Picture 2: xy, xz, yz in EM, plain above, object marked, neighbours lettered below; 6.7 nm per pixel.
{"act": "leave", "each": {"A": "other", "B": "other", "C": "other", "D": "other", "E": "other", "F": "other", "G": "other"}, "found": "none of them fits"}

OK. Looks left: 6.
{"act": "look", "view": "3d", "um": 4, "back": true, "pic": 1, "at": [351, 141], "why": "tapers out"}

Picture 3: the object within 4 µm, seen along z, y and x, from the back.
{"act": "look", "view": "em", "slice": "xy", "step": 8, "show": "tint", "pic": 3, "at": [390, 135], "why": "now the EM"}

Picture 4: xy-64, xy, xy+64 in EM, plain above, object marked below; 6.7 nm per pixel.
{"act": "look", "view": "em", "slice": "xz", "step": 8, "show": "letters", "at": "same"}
- - - -
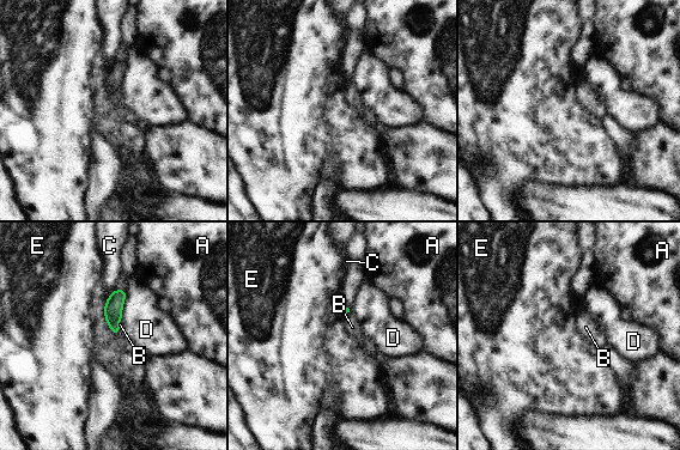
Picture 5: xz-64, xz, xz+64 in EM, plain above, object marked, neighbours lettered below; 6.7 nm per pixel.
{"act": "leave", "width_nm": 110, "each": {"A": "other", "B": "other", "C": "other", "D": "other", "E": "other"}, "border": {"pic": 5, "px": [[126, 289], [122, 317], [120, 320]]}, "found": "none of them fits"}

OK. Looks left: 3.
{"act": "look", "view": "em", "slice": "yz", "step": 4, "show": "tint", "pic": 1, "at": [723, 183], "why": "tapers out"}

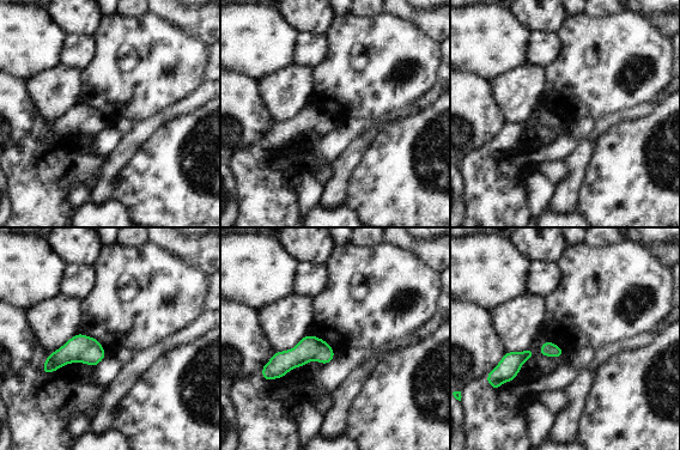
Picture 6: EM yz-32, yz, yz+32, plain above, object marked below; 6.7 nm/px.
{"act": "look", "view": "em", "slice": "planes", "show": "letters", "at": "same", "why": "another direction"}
- - - -
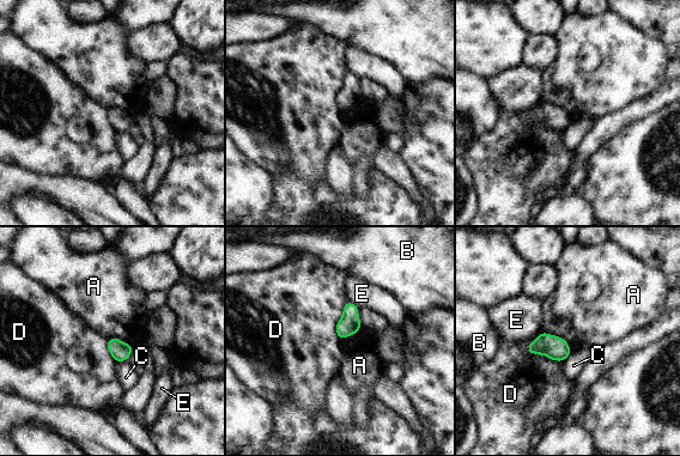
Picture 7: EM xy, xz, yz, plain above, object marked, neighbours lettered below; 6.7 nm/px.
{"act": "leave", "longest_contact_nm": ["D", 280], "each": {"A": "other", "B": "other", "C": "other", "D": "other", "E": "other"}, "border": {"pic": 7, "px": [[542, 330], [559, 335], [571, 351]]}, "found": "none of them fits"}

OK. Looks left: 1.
- - - -
*What this task involves*:
The line above containing "Picture 7: EM", the line containing "OK. Looks left: 1.", and every line between them are to be transcribed exactly; no other line is wanted.

*Completed exercise*:
Picture 7: EM xy, xz, yz, plain above, object marked, neighbours lettered below; 6.7 nm/px.
{"act": "leave", "longest_contact_nm": ["D", 280], "each": {"A": "other", "B": "other", "C": "other", "D": "other", "E": "other"}, "border": {"pic": 7, "px": [[542, 330], [559, 335], [571, 351]]}, "found": "none of them fits"}

OK. Looks left: 1.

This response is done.